The Industry Standard suspends publication

Standard Media International Inc. said Thursday that it would suspend publication of The Industry Standard, the weekly magazine that has chronicled the dramatic highs and lows of the Internet economy.

The company will continue to publish its Web site,, and will retain a small editorial team while it seeks a buyer. The company likely will file for bankruptcy protection, and most of its 180 employees will lose their jobs.

“This is a very sad day for everybody who has helped make The Industry Standard a great publication,” said Jonathan Weber, the magazine’s editor in chief. “We’re very proud of what we have accomplished, and we’re hopeful that the magazine and the Web site will find a new home.”

The Standard was a victim of many of the same forces that have so damaged the companies it covers. Launched in the spring of 1998, the print magazine grew in leaps and bounds along with interest in the technology-driven economy. In 2000, the magazine set an all-time publishing industry record of 7,558 advertising pages, and the company aggressively expanded its online and conference operations.

The Standard’s journalism was highly regarded, as well.

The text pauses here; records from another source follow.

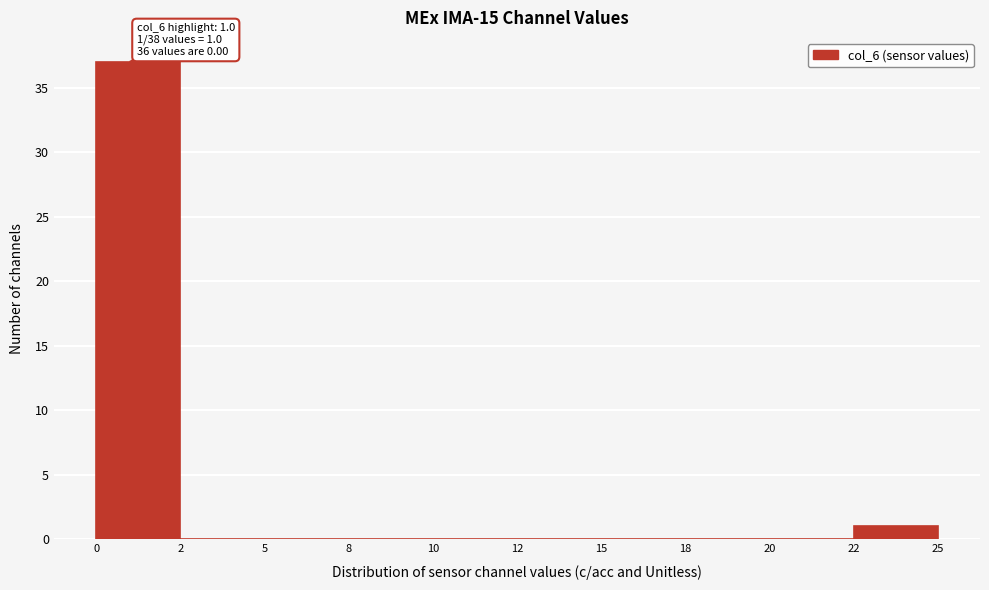

Reading left to right, transcribe all the data shown in this chart.

0=37	2=0	5=0	8=0	10=0	12=0	15=0	18=0	20=0	22=1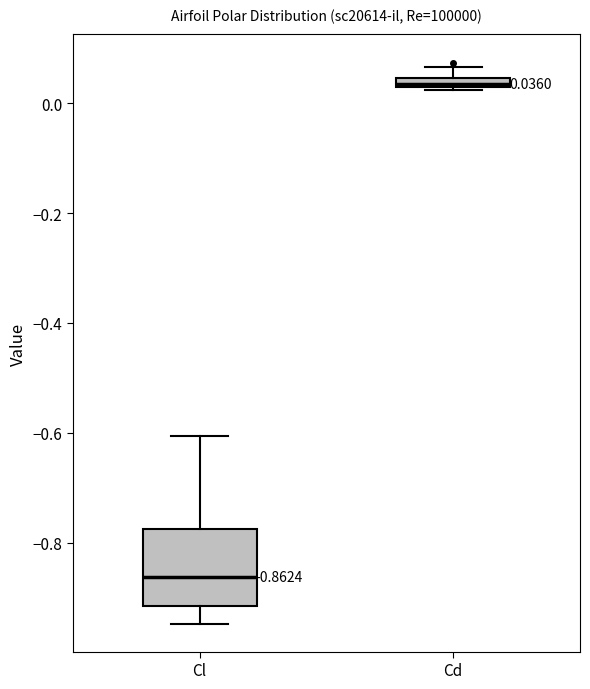

Comparing the boxes themselves (not the whiskers), which one is the tallest?

Cl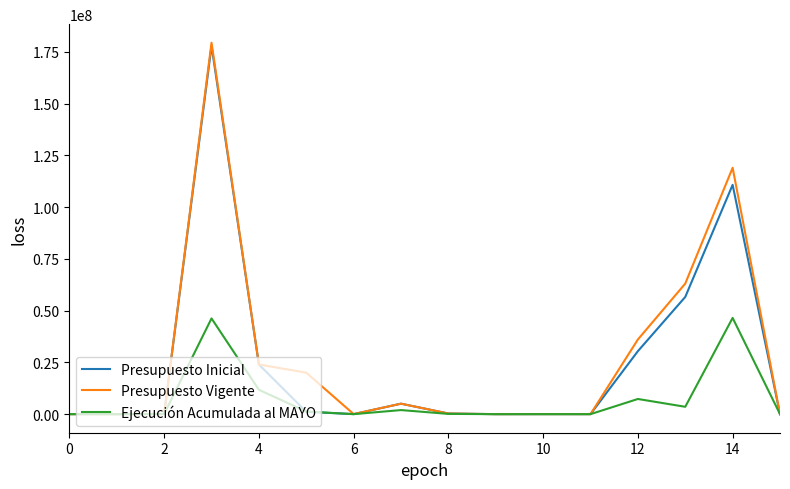

Which series has the widest spread of values?

Presupuesto Vigente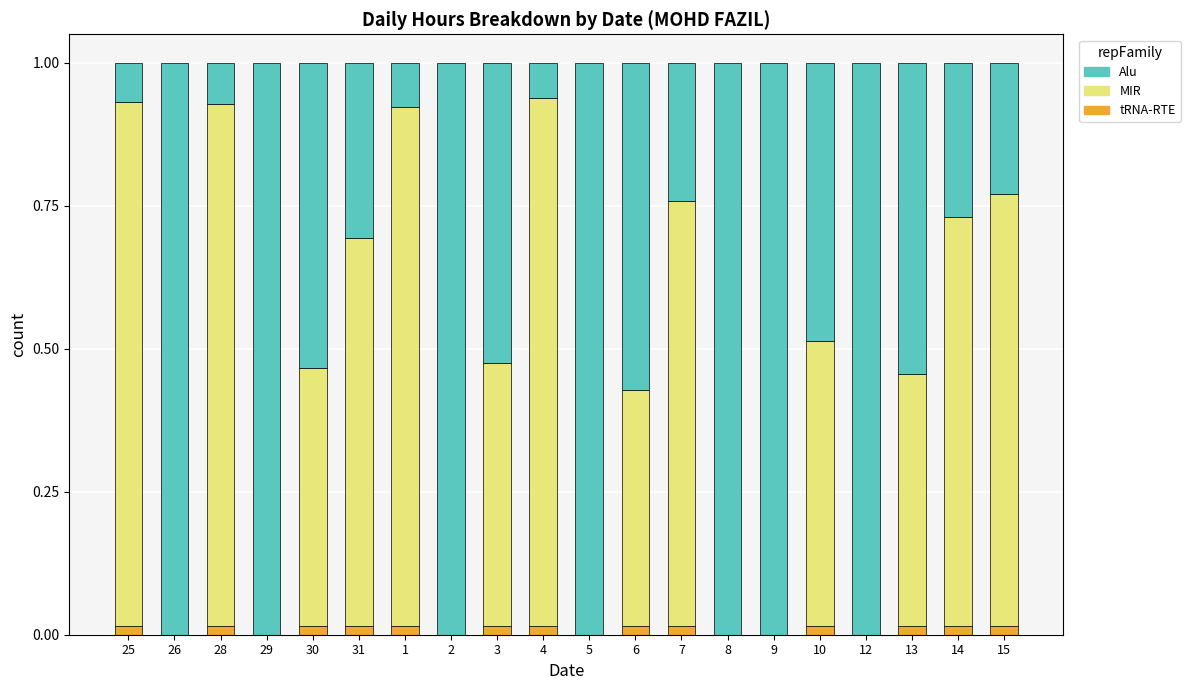

What is the total value across all series at 2?

1.0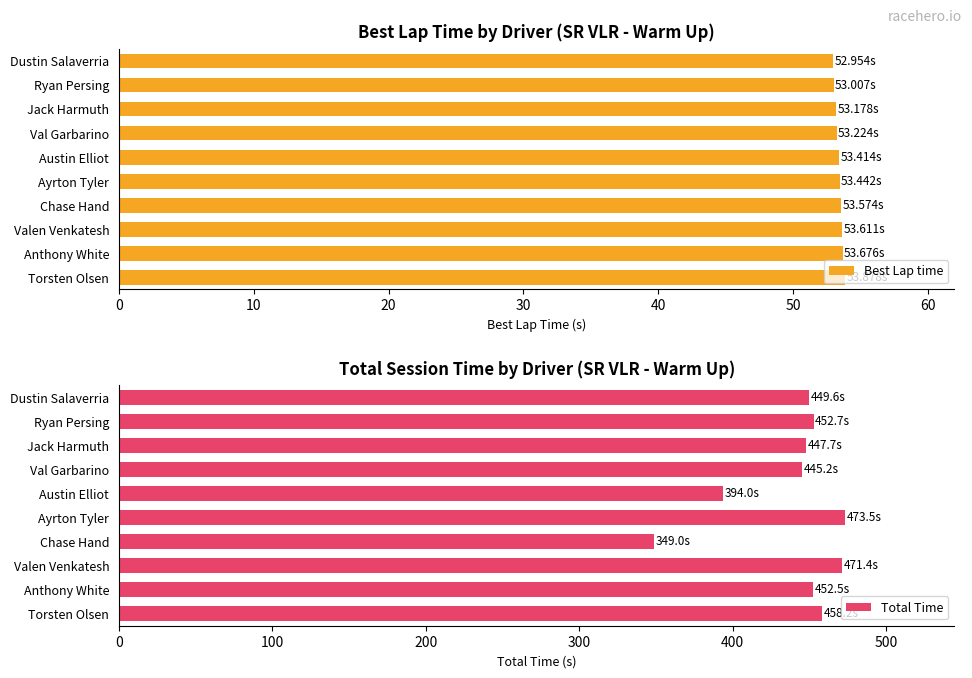

At how many categories does at least one series exceed 309?

10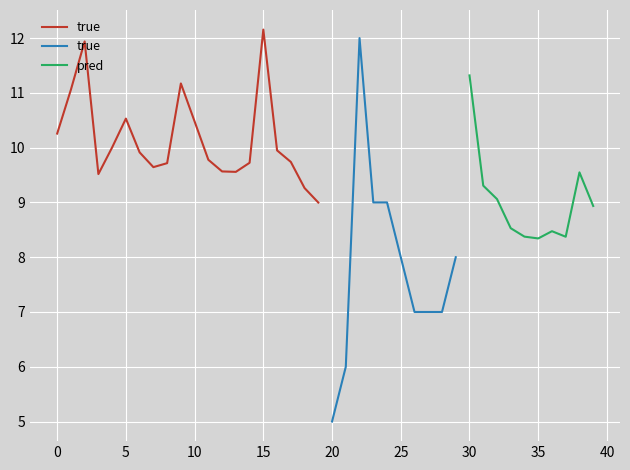

True or false: pred has a value of 11.3 at 30.

True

The Web site was nominated for a National Magazine Award in 1998, and this year, senior writer Gary Rivlin won the prestigious Gerald Loeb Award for Distinguished Business and Financial Journalism for his 1999 story “AOL’S Rough Riders.”

The biggest issue of the magazine was more than 300 pages, but recent issues have struggled to reach more than 90 pages. The worldwide pullback in advertising sales that has hurt media properties of all kinds was especially damaging to technology-oriented publications such as The Industry Standard, and revenues fell dramatically.

The Industry Standard remained 19th among all magazines in terms of ad pages for the first half of 2001, according to the Publisher’s Information Bureau, ahead of Barron’s, Newsweek, Martha Stewart Living and Vanity Fair. It was also ahead of competitors Red Herring (41st), Business 2.0 (63rd), Fast Company (89th) and eCompany Now (121st). But The Industry Standard also secured a spot at the top of a less enviable list – for 2001, the magazine was first in loss of ad pages and revenues.

Standard Media had been in financing discussions with its board, including majority owner International Data Group, and had expected to reach an agreement. But when those discussions broke down, it was forced to suspend publication.